#### What you have to do
Check every line of the data below for "owner". Copy each one that has it.

#### Extracted records
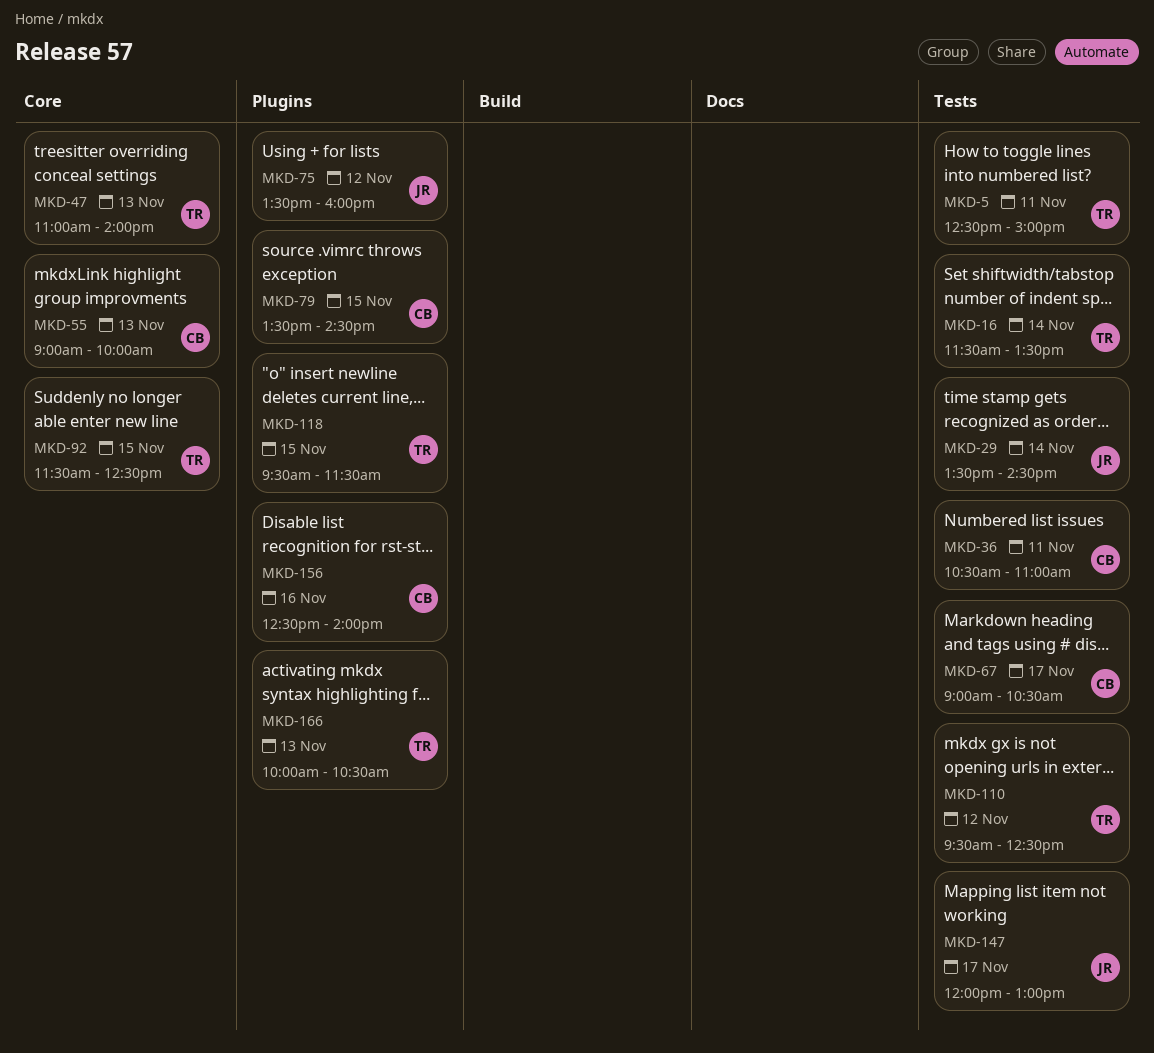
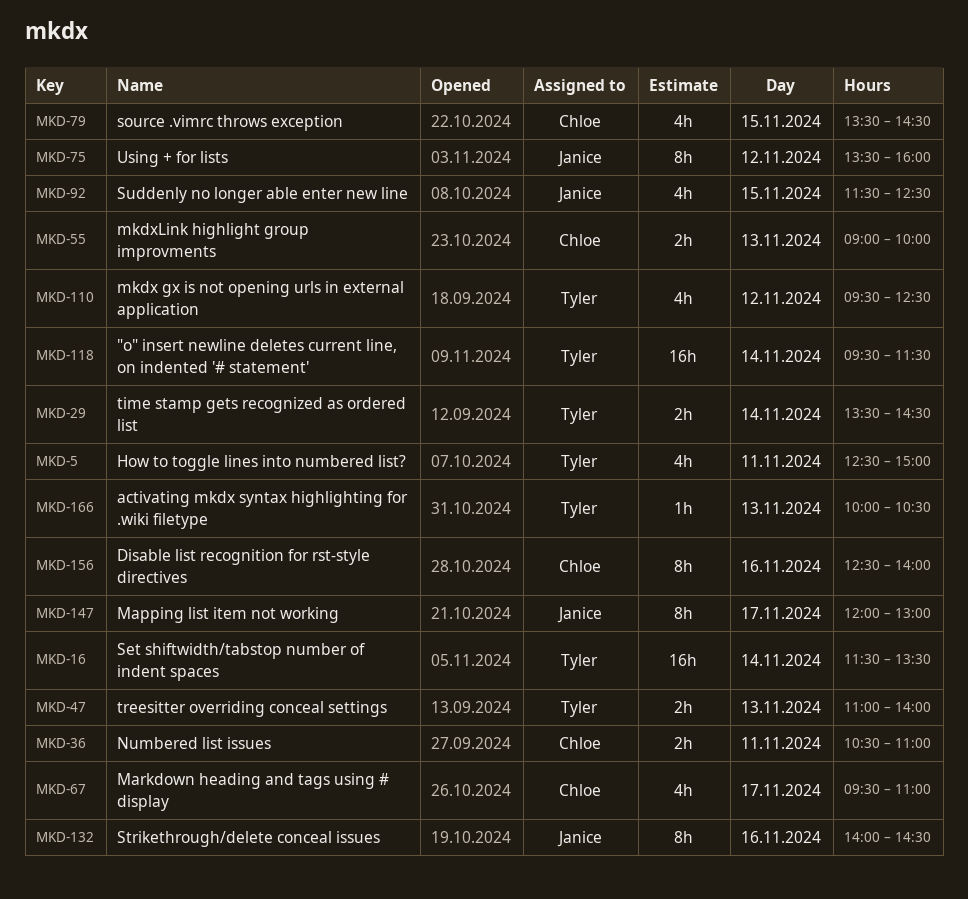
MKD-29, owner: Janice -> Tyler
MKD-67, begins: 09:00 -> 09:30
MKD-67, ends: 10:30 -> 11:00
MKD-92, owner: Tyler -> Janice
MKD-118, day: Nov 15 -> Nov 14
MKD-132: none -> present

#### Exercise response
MKD-29, owner: Janice -> Tyler
MKD-92, owner: Tyler -> Janice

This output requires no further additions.